++++ 提取文本

快速入门¶

本教程快速概述了GraphScope的功能特性。首先，我们将使用Python在您的本地机器上安装GraphScope。虽然本指南中的大多数示例基于本地Python环境，但它同样适用于Kubernetes集群。

您可以通过pip轻松安装GraphScope：

python3 -m pip install graphscope -U

注意

我们建议您在干净的Python虚拟环境中使用Python 3.9安装GraphScope，可以选择miniconda或venv。

以venv为例，以下是创建虚拟环境、激活环境并安装GraphScope的逐步指南：

# Create a new virtual environment
python3.9 -m venv tutorial-env

# Activate the virtual environment
source tutorial-env/bin/activate

# Install GraphScope
python3.9 -m pip install graphscope

# Use GraphScope
python3.9
>>> import graphscope as gs
>>> ......

一站式图处理¶

我们将通过一个逐步演示的示例，展示如何使用GraphScope一站式处理各种图计算任务。

该示例针对引用网络上的节点分类任务。

ogbn-mag是由微软学术图谱的一个子集构成的异构图网络。它包含4种类型的实体（即论文、作者、机构和研究领域），以及连接两个实体的四种有向关系。

给定异构的ogbn-mag数据，任务是预测每篇论文的类别。节点分类可以识别多个会议中的论文，这些会议代表了不同主题的科学工作群体。我们同时利用属性和结构信息对论文进行分类。在图中，每篇论文节点包含一个128维的word2vec向量表示其内容，这是通过对其标题和摘要中词语嵌入取平均得到的。单个词语的嵌入是预先训练好的。结构信息则是实时计算的。

GraphScope将图数据建模为属性图，其中边/顶点带有标签并拥有多种属性。以ogbn-mag为例，下图展示了属性图的模型。

++++++++

任务要求
[1] 请用两句话概括这篇GraphScope快速入门文本。
[2] 更新GraphScope快速入门文本中介于“ogbn-mag是由微软学术”与“例，下图展示了属性图的模型。”之间（含两端）的内容，将“微软学术图谱”换成“Microsoft Academic Graph”，写出更新后的文字。
[3] 根据GraphScope快速入门文本，每篇论文节点包含的word2vec向量是多少维的？
下面的数据与上述文本没有关联。

++++ 源数据

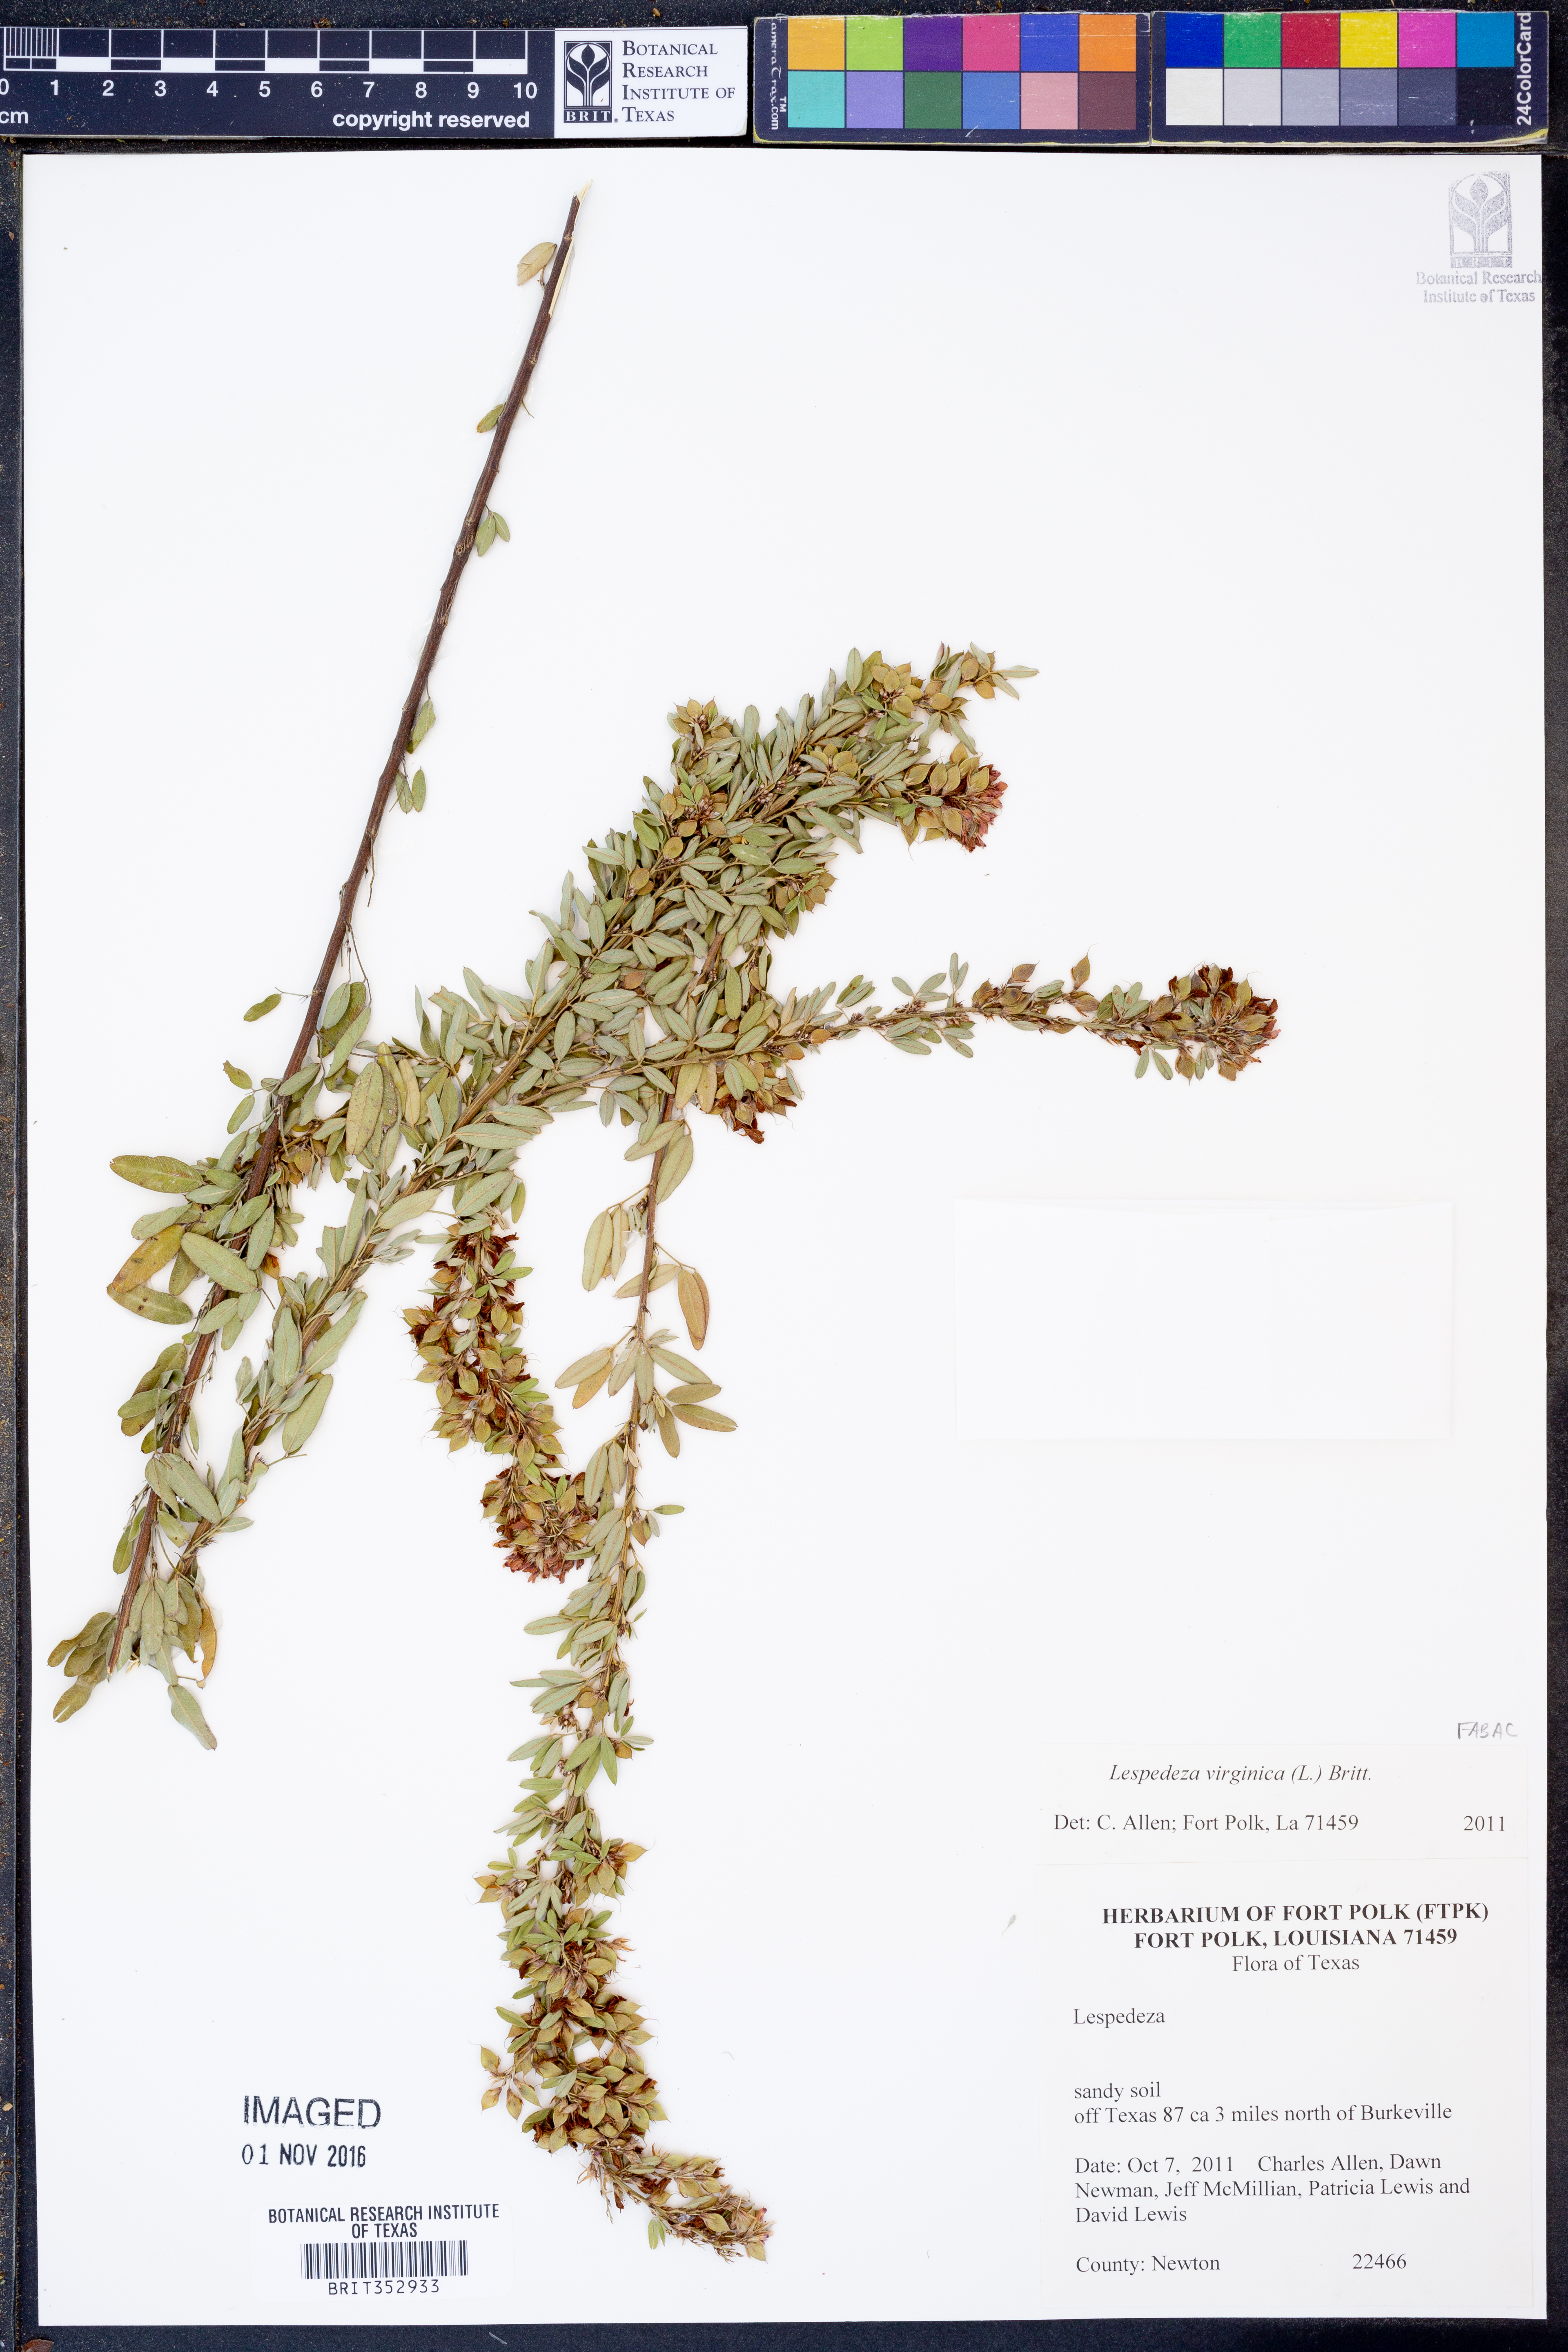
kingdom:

++++++++

参考答案
[1] 该文本介绍了如何通过pip在本地Python环境中安装GraphScope，并建议在干净的虚拟环境中使用Python 3.9。随后它以ogbn-mag异构图上预测每篇论文类别的节点分类任务为例，展示如何用GraphScope一站式处理图计算任务。

[2]
ogbn-mag是由Microsoft Academic Graph的一个子集构成的异构图网络。它包含4种类型的实体（即论文、作者、机构和研究领域），以及连接两个实体的四种有向关系。

给定异构的ogbn-mag数据，任务是预测每篇论文的类别。节点分类可以识别多个会议中的论文，这些会议代表了不同主题的科学工作群体。我们同时利用属性和结构信息对论文进行分类。在图中，每篇论文节点包含一个128维的word2vec向量表示其内容，这是通过对其标题和摘要中词语嵌入取平均得到的。单个词语的嵌入是预先训练好的。结构信息则是实时计算的。

GraphScope将图数据建模为属性图，其中边/顶点带有标签并拥有多种属性。以ogbn-mag为例，下图展示了属性图的模型。

[3] 128维。